> _Passage to read_:
· · · ·
Properties Ctrl+Q; displays
the Properties dialog box for a select item.
Ctrl+F; freezes the display so that Performance Monitor no longer updates the
performance information. Press Ctrl+F a second time to resume
Update Data Ctrl+U; updates
the display by one sampling interval. When you freeze the
display, Performance Monitor still gathers performance
information; it just doesn’t update the display using the new
information. If you want to update the display while it is
frozen, use this option.
Help F1; displays the
Performance Monitor Help information.
The Histogram Bar and Report views deserve a bit of additional discussion. In the
Histogram Bar view, Performance Monitor represents the
performance information by using a bar graph with the last sampling
value for each counter displayed on an individual bar within the
graph. The sizes of the bars within the graph are adjusted
automatically based on the number of performance counters being
tracked and can be adjusted to accommodate hundreds of counters.
That is, in fact, the biggest advantage of the histogram—it allows
you to track a lot of counters more easily. In Figure 11, approximately
100 counters are being tracked, and it is easy to pick out which
counter is which.
Figure 11. The histogram view enables you to easily track counters
using bar graphs.
In the Report view, shown in Figure 12, Performance Monitor represents the performance information by using a report list format.
· · · ·
> _Brief A_:
Edit the Performance Monitor passage from "Help F1; displays" up to and including "counter is which.", replacing "bar graph" with "bar chart".
> _Brief B_:
List every keyboard shortcut named in the Performance Monitor passage.
> _Brief C_:
According to the Performance Monitor passage, roughly how many counters are being tracked in Figure 11?
The material that follows has no connection to the Performance Monitor passage.
· · · ·
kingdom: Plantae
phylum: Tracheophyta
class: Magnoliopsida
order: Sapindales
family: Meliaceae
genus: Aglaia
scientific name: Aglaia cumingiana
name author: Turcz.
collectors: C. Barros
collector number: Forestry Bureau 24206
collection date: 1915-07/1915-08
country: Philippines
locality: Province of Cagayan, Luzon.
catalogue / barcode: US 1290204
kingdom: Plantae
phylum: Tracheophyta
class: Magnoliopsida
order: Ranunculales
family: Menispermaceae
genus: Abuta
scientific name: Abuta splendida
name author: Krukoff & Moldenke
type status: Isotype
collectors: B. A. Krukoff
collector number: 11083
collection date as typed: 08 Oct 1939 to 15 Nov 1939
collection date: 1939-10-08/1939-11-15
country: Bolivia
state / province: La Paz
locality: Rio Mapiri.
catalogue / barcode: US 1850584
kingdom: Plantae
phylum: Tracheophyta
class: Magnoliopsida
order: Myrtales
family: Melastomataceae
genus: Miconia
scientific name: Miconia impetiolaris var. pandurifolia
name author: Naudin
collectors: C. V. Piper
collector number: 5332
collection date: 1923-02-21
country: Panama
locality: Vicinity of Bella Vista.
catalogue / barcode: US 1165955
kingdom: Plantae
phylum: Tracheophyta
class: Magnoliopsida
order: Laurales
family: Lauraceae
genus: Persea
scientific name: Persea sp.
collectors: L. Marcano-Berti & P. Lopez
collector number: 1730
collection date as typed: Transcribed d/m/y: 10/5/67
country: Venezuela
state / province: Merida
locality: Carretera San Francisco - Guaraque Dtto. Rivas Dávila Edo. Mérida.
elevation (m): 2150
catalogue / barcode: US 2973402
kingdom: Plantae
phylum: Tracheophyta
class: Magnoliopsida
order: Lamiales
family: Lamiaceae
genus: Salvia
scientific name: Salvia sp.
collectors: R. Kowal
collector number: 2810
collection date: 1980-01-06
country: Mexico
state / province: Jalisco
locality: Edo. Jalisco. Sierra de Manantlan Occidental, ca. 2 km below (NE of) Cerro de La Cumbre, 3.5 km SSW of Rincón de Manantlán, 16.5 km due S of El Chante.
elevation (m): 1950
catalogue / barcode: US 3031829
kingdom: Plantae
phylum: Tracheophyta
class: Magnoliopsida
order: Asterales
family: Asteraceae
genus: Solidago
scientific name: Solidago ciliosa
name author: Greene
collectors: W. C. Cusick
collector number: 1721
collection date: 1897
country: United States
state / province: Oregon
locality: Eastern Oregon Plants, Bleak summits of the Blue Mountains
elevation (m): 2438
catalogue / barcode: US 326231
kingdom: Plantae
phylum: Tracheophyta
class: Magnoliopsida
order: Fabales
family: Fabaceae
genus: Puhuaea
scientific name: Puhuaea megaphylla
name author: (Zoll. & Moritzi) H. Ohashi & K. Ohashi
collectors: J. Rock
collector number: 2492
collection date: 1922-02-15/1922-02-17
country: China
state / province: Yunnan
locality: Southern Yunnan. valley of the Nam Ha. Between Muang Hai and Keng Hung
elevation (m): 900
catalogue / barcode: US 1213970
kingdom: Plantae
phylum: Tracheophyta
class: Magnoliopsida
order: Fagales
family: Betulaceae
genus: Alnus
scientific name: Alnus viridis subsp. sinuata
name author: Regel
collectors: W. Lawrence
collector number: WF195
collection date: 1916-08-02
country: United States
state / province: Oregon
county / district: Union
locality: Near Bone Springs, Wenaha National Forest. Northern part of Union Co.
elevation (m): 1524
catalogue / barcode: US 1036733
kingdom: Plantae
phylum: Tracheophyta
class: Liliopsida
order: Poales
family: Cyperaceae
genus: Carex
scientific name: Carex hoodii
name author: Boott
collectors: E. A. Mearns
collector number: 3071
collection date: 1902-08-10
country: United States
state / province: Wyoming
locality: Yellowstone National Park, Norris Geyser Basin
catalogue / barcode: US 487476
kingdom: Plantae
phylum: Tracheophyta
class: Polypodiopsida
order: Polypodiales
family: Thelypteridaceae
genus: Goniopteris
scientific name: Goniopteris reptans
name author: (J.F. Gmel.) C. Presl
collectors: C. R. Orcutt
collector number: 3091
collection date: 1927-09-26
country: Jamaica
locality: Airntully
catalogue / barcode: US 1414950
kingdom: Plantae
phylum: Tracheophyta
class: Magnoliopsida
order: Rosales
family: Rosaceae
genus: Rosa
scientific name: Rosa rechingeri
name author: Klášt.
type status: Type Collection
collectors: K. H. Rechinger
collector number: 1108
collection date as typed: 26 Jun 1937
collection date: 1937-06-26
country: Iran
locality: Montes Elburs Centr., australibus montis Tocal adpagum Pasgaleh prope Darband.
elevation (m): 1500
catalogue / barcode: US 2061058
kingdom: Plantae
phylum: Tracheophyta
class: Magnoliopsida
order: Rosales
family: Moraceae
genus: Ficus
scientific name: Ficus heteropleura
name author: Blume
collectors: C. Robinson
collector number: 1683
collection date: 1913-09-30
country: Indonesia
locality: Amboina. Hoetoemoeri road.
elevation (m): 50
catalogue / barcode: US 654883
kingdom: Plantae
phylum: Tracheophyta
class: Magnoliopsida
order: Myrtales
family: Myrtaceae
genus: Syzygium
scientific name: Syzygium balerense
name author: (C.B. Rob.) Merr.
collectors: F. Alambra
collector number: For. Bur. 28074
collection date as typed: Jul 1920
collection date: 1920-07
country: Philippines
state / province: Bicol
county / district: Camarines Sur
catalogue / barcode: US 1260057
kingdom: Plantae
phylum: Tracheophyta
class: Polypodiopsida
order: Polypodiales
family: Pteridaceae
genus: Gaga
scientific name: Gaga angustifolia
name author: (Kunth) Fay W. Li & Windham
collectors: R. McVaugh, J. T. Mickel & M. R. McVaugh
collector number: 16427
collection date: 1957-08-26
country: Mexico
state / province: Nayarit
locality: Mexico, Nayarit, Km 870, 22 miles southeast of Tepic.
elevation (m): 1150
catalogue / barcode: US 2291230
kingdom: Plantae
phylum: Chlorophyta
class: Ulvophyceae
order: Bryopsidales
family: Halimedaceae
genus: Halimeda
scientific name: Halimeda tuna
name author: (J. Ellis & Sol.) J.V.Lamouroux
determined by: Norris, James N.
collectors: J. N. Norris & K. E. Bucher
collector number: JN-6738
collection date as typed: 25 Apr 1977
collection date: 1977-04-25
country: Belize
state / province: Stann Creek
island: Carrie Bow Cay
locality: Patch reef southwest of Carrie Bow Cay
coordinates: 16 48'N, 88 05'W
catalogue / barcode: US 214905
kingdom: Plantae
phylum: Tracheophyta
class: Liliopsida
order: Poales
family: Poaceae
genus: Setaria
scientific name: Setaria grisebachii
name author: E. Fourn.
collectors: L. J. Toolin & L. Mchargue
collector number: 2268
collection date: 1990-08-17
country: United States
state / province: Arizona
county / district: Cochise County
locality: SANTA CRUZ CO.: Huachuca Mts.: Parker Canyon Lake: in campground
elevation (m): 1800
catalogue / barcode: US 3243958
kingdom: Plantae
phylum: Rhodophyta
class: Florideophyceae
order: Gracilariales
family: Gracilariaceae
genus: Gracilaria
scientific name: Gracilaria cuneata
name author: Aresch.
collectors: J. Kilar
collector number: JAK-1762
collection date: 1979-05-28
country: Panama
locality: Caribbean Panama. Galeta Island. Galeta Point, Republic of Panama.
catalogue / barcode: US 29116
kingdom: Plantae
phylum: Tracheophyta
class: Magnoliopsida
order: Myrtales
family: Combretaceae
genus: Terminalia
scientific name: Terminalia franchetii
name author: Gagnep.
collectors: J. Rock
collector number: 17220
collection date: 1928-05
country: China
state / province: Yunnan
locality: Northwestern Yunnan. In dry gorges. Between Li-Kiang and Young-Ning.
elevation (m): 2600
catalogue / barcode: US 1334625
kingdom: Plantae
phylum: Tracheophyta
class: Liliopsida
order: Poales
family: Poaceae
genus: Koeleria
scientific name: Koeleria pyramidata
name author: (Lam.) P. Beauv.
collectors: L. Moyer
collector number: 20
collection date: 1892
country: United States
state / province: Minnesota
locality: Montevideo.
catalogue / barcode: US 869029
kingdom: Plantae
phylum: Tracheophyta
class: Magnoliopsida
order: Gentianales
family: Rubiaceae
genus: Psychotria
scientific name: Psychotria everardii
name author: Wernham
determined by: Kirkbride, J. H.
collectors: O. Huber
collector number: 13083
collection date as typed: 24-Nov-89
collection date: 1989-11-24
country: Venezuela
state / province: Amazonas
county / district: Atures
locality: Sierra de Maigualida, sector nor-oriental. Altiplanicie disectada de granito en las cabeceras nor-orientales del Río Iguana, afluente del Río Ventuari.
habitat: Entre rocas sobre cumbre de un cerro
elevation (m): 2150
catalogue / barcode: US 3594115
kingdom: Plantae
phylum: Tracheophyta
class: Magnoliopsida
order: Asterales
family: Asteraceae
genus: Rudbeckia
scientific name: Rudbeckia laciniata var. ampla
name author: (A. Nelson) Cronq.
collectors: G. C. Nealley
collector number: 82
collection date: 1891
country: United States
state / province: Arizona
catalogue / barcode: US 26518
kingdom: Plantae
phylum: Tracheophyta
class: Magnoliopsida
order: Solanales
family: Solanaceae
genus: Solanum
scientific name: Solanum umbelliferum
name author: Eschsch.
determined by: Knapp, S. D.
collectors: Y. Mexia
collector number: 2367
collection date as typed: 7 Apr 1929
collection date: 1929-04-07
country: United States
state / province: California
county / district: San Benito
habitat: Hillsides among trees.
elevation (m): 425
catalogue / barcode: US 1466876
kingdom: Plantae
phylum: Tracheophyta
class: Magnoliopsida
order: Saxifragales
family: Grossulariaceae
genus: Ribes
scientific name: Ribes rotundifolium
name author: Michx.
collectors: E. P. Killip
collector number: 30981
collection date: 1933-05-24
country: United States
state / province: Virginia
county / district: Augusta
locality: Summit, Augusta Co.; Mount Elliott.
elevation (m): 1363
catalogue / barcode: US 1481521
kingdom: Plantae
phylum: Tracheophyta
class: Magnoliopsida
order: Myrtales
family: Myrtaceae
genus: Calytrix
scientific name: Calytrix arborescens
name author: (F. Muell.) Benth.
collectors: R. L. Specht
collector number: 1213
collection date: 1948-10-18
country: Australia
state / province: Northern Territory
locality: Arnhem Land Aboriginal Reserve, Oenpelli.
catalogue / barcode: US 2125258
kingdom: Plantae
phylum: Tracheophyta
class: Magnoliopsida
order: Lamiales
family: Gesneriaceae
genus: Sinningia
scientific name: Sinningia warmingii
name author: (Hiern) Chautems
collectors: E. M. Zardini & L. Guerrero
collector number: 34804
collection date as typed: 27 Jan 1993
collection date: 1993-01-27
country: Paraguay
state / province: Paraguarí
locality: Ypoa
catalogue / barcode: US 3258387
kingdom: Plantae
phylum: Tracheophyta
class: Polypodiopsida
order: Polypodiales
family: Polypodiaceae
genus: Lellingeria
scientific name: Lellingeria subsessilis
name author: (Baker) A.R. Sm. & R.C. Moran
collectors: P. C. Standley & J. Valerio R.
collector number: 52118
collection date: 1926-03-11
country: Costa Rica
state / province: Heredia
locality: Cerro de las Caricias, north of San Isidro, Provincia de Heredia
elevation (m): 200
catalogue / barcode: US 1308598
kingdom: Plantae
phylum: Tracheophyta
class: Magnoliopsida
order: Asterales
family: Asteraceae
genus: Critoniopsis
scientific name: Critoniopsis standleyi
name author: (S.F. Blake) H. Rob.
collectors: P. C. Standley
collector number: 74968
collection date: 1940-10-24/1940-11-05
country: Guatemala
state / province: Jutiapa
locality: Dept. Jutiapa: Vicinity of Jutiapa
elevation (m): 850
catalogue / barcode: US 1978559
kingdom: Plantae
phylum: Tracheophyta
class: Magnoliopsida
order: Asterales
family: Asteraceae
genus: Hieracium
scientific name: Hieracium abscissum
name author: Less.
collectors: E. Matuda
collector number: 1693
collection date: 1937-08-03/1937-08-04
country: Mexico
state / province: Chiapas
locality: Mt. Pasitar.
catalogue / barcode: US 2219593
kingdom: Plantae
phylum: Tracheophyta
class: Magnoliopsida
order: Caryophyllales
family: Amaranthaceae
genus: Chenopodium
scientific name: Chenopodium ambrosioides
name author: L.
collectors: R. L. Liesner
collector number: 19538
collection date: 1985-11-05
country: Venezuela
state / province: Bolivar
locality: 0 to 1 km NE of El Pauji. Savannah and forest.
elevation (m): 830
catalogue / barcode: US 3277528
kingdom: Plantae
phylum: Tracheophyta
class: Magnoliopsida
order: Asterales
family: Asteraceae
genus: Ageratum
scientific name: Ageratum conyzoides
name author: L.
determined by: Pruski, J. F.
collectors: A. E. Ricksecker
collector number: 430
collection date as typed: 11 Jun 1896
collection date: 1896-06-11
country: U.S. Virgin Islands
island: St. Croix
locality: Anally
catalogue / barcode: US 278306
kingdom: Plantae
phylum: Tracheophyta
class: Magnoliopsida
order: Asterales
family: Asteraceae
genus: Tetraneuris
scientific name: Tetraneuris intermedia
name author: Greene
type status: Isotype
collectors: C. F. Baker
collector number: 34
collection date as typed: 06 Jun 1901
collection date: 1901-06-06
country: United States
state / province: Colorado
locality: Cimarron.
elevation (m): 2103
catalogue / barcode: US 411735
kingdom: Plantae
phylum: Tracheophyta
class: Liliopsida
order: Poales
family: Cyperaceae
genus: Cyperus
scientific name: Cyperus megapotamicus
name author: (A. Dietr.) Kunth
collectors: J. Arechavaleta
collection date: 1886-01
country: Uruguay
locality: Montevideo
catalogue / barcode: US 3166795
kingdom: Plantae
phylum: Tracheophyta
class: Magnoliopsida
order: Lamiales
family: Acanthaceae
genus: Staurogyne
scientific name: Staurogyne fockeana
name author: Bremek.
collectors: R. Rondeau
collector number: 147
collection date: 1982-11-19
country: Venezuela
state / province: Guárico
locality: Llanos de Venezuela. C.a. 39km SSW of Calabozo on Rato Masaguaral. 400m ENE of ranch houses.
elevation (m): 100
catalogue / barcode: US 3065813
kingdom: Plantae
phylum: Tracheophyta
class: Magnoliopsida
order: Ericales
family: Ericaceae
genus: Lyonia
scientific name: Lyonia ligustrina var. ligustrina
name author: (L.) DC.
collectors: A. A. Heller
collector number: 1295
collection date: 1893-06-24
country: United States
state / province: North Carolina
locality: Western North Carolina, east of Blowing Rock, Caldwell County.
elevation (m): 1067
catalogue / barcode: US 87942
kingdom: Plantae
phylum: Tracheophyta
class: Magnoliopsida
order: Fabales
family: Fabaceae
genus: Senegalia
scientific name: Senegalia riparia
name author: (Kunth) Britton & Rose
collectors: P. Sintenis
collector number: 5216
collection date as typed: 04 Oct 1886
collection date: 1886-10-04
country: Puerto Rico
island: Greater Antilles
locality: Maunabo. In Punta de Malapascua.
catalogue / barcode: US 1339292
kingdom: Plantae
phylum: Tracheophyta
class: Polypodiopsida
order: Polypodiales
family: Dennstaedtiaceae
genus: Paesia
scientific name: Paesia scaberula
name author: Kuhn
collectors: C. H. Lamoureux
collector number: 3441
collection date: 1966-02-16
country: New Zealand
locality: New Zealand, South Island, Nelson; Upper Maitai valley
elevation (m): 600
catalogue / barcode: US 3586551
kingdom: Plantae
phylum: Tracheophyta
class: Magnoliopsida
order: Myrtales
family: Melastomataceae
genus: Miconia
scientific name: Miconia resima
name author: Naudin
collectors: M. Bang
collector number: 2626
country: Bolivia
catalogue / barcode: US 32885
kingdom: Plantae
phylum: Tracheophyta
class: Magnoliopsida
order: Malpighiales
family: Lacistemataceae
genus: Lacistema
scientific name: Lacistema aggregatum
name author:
· · · ·
> _Task answer A_:
Help F1; displays the
Performance Monitor Help information.
The Histogram Bar and Report views deserve a bit of additional discussion. In the
Histogram Bar view, Performance Monitor represents the
performance information by using a bar chart with the last sampling
value for each counter displayed on an individual bar within the
graph. The sizes of the bars within the graph are adjusted
automatically based on the number of performance counters being
tracked and can be adjusted to accommodate hundreds of counters.
That is, in fact, the biggest advantage of the histogram—it allows
you to track a lot of counters more easily. In Figure 11, approximately
100 counters are being tracked, and it is easy to pick out which
counter is which.

> _Task answer B_:
Ctrl+Q, Ctrl+F, Ctrl+U, F1

> _Task answer C_:
Approximately 100